** BEGIN TEXT **
Topic – Indian Constitution- historical underpinnings, evolution, features, amendments, significant provisions and basic structure.

4) Religious freedom clauses in the Indian Constitution are possessed of a special complexity. Comment, in the context of the controversy surrounding access  of women into the Sabarimala temple.(250 words) 

The hindu


Why this question

Women empowerment and ending social and religious discrimination faced by them is one of the cherished goals of any modern constitutional democracy, including India. It is important to know the constitutional provisions and the legal interpretations and judgements related to these issues.

Key demand of the question.

The question wants us to dig deep into the issue and discuss the constitutional provisions related to religious freedom and access of women to religious places. It wants us to express our opinion as to what are the complexities involved in the issue and how they manifest themselves in the present discourse on entry of women into the Sabarimala temple.

Directive word

Comment- Here we have to express our knowledge and understanding of the issue and form an overall opinion thereupon.

Structure of the answer

Write a few lines about the issue of entry of women to religious places in India. E.g recent  incidents- Haji Ali Dargah , Shani Shingnapur temple, Trimbakeshwar Shiva temple etc. Mention that Sabarimala temple issue is being currently under the adjudication of the Supreme Court-Indian Young Lawyers Association v. State of Kerala.



  • Highlight and discuss the related provisions in the constitution of India. the right to freedom of religion of both individuals and groups; Articles 25 and 26; , subject to common community exceptions and also, crucially, to the guarantee of other fundamental rights;Article 25(2)(b) which creates a further exception to the right ;Article 26, on the other hand, which is also subject to limitations imposed on community grounds, accords to every religious denomination the right, among other things, to establish and maintain institutions for religious purposes and to manage their own affairs in matters of religion etc.
  • Discuss the core issue surrounding the Sabrimala temple controversy. E.g clash between a series of apparently conflicting claims: among others involving the temple’s right to decide for itself how its religious affairs ought to be managed; a rights of the women to unreservedly enter and pray at the shrine etc.


Conclusion– Based on your discussion form an overall opinion on the issue.


  • In a landmark decision by the Bombay High Court, women will now be allowed inside the inner sanctum of Mumbai’s Haji Ali Dargah. The Shani Shingnapur temple, that had barred women from entering its core area for over 400 years, allowed women activists to pray inside the temple after much resistance, same goes with Tria mbakeshwar Shiva temple etc.
  • While the country might be witnessing a wave of changes in this sphere, temples like Sabarimala are fighting head-on to uphold the atavistic traditions in the name of religion.

Religious freedom clauses in Indian constitution and how these clauses are complex:-

  • The right to freedom of religion of both individuals and groups is recognised as an intrinsic facet of a liberal democracy. The Constitution memorialises these guarantees in Articles 25 and 26.
  • Article 25:-
    • It recognises a right to freedom of conscience and a right to freely profess, practise, and propagate religion, subject to common community exceptions of public order, morality, and health, and also, crucially, to the guarantee of other fundamental rights.
** END TEXT **
** BEGIN RECORDED INFORMATION **
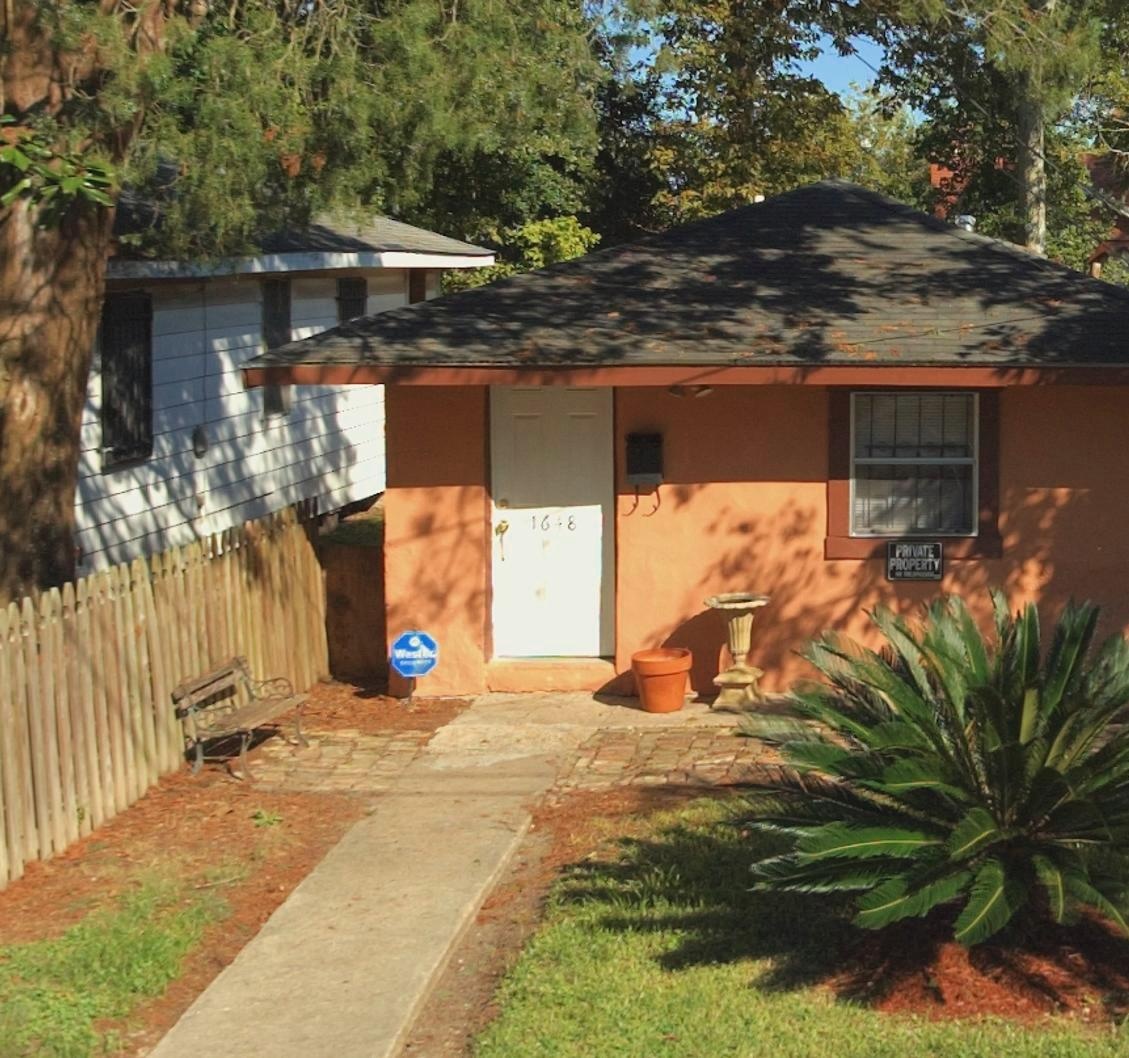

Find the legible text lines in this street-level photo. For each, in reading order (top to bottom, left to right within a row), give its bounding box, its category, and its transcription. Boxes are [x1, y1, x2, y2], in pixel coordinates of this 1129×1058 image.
** END RECORDED INFORMATION **
**JOBS:**
• a. In the text on religious freedom, which two articles of the Constitution memorialise the guarantees of freedom of religion?
• b. Write out the text on religious freedom from "Directive word" up to and including "State of Kerala.".
The lines are not needed for anything here.

**SOLUTIONS:**
• a. Articles 25 and 26.

• b.
Directive word

Comment- Here we have to express our knowledge and understanding of the issue and form an overall opinion thereupon.

Structure of the answer

Write a few lines about the issue of entry of women to religious places in India. E.g recent  incidents- Haji Ali Dargah , Shani Shingnapur temple, Trimbakeshwar Shiva temple etc. Mention that Sabarimala temple issue is being currently under the adjudication of the Supreme Court-Indian Young Lawyers Association v. State of Kerala.